§ Excerpted passage:
________________________________________
First-order logic, semantically speaking

Peter Susanszky

First-order logic, semantically speaking

To save space and time, we will immediately formulate our notions for sets of formulas. As noted above, this is not a problem since single formulas are just special sets of formulas. Namely, for any formula $X$ , there is a singleton set $\{X\}$ .

Satisfiability

As before, we will start with the notion of satisfiability for sets of formulas (including singleton sets), and define validity using the notion of satisfiability. Thus, we have:

Definition 8.1 (Satisfiability). A set $S$ of formulas of $\mathcal{L}_1$ is first-order satisfiable or semantically consistent iff there is a structure $\mathbf{S}$ and an assignment $\mathbf{a}$ such that $\mathbf{S} \models X[\mathbf{a}]$ for each $X \in S$ . We say $S$ is first-order unsatisfiable or semantically inconsistent provided it is not semantically consistent.

Exercise 8.1. By the above, it follows that a set of formulas is semantically inconsistent provided there is no structure $\mathbf{S}$ and assignment $\mathbf{a}$ under which every formula in the set is simultaneously satisfiable. Explain why this is the case in your own words using the definition above.

Checking whether a set of formulas is first-order satisfiable is checking whether there is a structure and an assignment that assigns a member of the domain of that structure to the variables of the language such that every formula in the set comes out satisfied. This sounds very complicated, but as usual, the underlying idea is very simple.
________________________________________
§ Short task A: Reproduce the lines of the entries that begin at the one containing "text — Jonny Ryan [118, 243, 1122, 305]" and end with the one containing "Identify the document", keeping both of those lines.
§ Short task B: Take the passage on first-order satisfiability further, starting after its final sentence.
The passage above and the entries below are separate material with no connection to each other.

(Layout coordinate data)
________________________________________
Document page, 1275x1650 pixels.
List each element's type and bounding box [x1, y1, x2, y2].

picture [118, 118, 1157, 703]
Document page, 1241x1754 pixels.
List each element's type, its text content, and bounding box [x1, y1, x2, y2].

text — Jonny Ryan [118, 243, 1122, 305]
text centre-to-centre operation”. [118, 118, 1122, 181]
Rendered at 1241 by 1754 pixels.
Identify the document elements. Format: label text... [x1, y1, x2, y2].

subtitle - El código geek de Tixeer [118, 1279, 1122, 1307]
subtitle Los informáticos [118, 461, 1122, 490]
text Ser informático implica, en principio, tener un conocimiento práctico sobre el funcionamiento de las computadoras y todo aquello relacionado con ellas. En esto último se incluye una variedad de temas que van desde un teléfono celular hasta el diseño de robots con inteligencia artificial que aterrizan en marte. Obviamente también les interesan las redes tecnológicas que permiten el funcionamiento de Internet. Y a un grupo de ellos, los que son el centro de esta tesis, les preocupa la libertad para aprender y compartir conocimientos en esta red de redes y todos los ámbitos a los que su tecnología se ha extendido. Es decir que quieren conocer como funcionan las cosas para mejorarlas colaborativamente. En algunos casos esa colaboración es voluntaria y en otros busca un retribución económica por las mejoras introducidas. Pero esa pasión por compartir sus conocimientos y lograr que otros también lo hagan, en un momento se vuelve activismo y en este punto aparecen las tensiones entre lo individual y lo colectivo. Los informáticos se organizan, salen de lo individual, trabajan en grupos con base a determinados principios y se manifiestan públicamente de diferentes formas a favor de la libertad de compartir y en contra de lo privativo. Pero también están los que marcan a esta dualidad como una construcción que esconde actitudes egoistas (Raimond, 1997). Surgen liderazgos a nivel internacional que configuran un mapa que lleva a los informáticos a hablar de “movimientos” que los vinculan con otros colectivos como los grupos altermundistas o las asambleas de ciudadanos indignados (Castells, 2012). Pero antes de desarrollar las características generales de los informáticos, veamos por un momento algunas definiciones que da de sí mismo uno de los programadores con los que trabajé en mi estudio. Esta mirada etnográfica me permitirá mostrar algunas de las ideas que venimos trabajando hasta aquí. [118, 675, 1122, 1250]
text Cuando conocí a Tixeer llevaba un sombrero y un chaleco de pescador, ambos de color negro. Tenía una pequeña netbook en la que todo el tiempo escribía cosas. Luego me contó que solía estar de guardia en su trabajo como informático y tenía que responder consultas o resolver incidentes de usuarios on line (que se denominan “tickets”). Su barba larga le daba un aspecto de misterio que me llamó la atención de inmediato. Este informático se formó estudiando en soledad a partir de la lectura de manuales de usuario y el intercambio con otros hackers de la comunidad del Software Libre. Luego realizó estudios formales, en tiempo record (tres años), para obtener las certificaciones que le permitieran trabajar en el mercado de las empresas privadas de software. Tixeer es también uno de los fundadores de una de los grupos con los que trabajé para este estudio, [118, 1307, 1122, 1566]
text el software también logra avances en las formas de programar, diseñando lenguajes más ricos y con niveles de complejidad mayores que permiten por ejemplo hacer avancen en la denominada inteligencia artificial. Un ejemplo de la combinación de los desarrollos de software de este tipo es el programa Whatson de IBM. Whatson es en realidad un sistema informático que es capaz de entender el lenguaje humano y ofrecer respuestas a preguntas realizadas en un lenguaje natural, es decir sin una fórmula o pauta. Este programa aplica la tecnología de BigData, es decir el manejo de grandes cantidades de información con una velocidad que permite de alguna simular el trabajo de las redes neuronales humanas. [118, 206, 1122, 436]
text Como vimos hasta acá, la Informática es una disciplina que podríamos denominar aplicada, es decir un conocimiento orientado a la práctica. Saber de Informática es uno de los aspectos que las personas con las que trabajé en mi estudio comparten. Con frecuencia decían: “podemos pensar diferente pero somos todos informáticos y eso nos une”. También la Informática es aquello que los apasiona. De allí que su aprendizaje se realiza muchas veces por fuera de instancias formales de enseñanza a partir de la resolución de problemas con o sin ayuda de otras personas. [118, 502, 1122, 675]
________________________________________
§ Exercise answer A:
text — Jonny Ryan [118, 243, 1122, 305]
text centre-to-centre operation”. [118, 118, 1122, 181]
Rendered at 1241 by 1754 pixels.
Identify the document elements. Format: label text... [x1, y1, x2, y2].

§ Exercise answer B:
Take, for example, the following formula (considered as a singleton set): $P(x) \wedge \forall y P(y)$

Is this formula satisfiable? To answer this in the positive, we need to find a structure and a variable assignment in which it is satisfied. In fact, there are many structures and assignments that satisfy this formula, so it is satisfiable. Here is one.

Let $\mathbf{S}$ be a structure such that $\mathbf{D}=\{\mathsf{a}\}$ , and $\mathbf{I}(P)=\{\mathsf{a}\}$ . For any variable $x$ , let $\mathbf{a}(x)=\mathsf{a}$ . So there is a single object $a$ in the structure, and that single object is in the set of things that are $P$ . Moreover, every variable is assigned $\mathsf{a}$ under the variable assignment $\mathbf{a}$ .

Based on this, we have that $\mathbf{S} \models P(x)[\mathbf{a}]$ , since $\mathbf{a}(x) \in \mathbf{I}(P)$ . Moreover, we also have that $\mathbf{S} \models \forall y P(y)[\mathbf{a}]$ , since under every $y$ -variant assignment to $\mathbf{a}$ , $P(y)$ is satisfied. In other words (and some symbols), $\mathbf{S} \models P(y)[\mathbf{a}']$ for every $y$ -variant assignment $\mathbf{a}'$ , simply because every assignment points to $a$ (as there is nothing else in the domain). So since both are satisfied under $\mathbf{a}$ in $\mathbf{S}$ , their conjunction $P(x) \wedge \forall y P(y)$ is also satisfied in the same structure under the same assignment. So the formula $P(x) \wedge \forall y P(y)$ is satisfiable.

There are many other formulas that are satisfiable because they are satisfied in the above structure $\mathbf{S}$ and assignment $\mathbf{a}$ .

Exercise 8.2. Show that each of the following formulas are first-order satisfiable by showing that they are satisfied in $\mathbf{S}$ and $\mathbf{a}$ , as defined above.

$\exists x_1 P(x) \wedge \neg \forall y \neg P(y)$
$\forall x(P(x) \vee \neg P(x))$
$\forall x P(x) \vee \neg P(x)$
$\neg P(y) \rightarrow \neg P(y)$
$\forall x (P(x) \rightarrow \exists y P(y))$

Remark 8.1. Note that this entails that the set of formulas $\{\exists x_1 P(x) \wedge \neg \forall y \neg P(y), \forall x(P(x) \vee \neg P(x)), \forall x P(x) \vee \neg P(x), \neg P(y) \rightarrow \neg P(y), \forall x (P(x) \rightarrow \exists y P(y))\}$ is satisfiable, since you just showed that they are each satisfied in the same structure under the same assignment.

Exercise 8.3. Write five formulas using only the predicate $P$ and no constants such that they are each satisfied in $\mathbf{S}$ under $\mathbf{a}$ , and thus satisfiable in first-order logic.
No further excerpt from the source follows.